What this task involves: Take every line containing "machines" out of the records.

(Dataset entries)
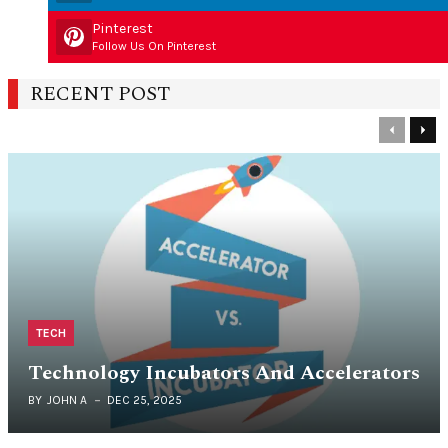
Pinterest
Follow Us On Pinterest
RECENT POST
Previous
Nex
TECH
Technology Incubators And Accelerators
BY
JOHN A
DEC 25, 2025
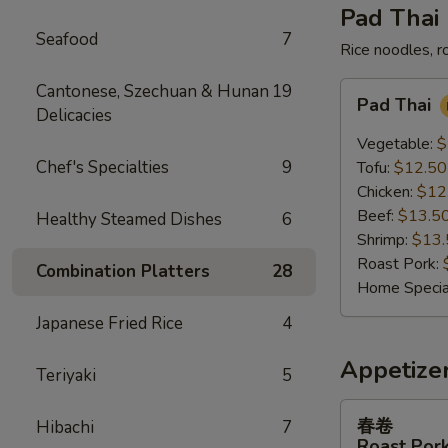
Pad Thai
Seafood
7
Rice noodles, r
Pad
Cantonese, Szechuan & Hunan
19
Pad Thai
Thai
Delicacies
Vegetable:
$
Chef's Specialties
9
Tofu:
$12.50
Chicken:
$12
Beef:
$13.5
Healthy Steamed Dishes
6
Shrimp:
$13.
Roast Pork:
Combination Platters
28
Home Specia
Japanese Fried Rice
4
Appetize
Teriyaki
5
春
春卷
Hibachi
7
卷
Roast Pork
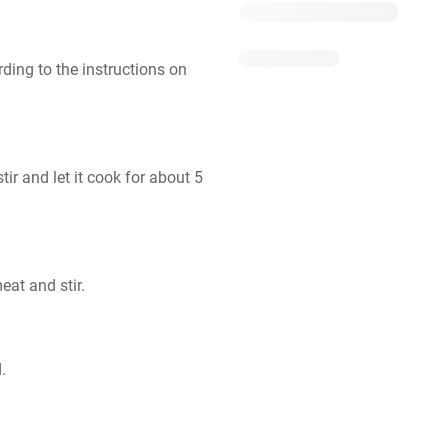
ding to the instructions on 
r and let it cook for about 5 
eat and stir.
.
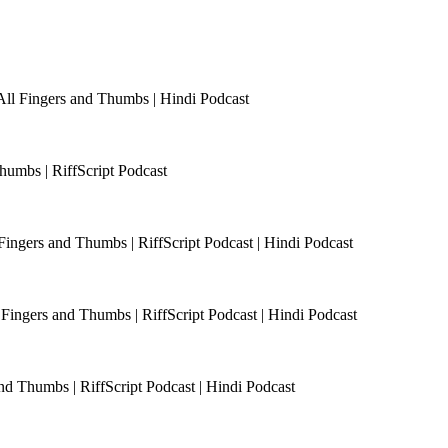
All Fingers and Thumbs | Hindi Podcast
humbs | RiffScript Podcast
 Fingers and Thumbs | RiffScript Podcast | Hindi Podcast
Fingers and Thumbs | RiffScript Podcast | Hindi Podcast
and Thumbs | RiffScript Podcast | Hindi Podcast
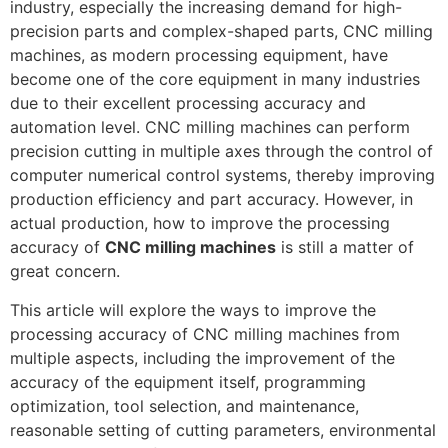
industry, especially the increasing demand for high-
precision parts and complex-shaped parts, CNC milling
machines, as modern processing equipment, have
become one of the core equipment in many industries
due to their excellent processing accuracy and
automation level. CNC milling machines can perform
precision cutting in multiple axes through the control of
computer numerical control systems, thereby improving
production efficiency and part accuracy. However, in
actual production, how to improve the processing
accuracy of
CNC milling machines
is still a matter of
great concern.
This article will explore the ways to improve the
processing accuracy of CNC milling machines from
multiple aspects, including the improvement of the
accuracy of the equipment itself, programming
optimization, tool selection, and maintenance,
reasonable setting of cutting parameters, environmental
* * *
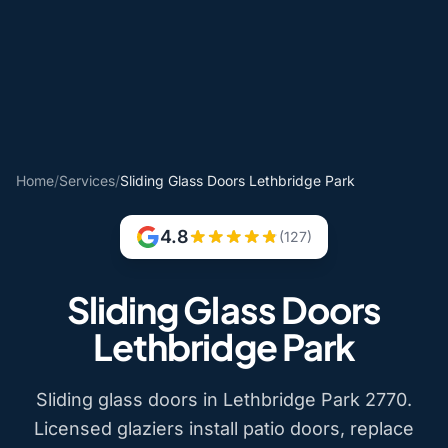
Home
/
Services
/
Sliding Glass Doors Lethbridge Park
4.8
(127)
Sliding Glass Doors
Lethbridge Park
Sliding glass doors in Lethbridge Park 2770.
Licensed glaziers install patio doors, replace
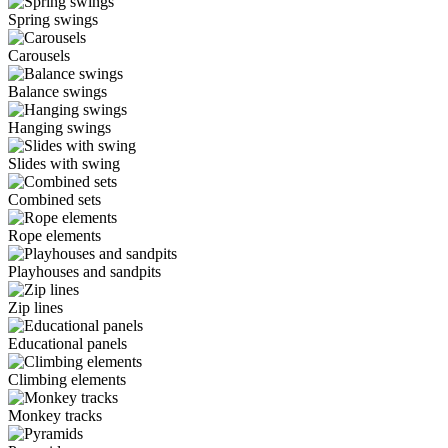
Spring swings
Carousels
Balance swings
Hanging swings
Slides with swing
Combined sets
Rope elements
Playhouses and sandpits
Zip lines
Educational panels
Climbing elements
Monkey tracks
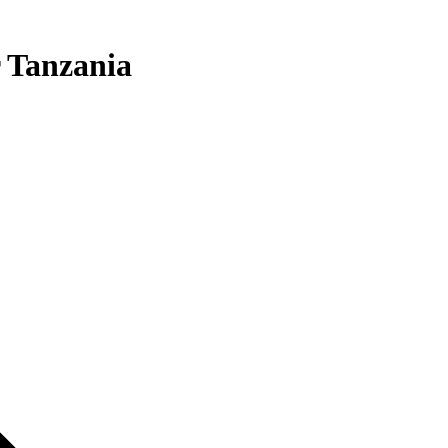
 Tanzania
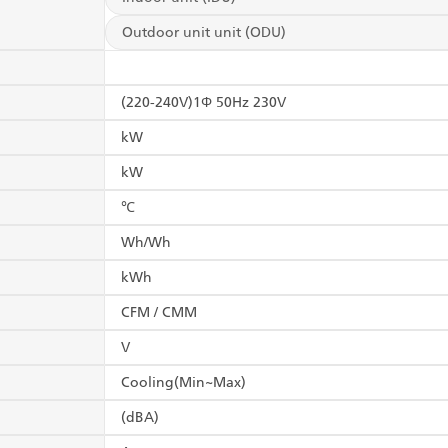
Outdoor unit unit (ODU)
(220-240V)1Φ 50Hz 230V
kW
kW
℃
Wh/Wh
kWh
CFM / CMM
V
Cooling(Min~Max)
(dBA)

Solution for this problem:
machines, as modern processing equipment, have
automation level. CNC milling machines can perform
CNC milling machines
processing accuracy of CNC milling machines from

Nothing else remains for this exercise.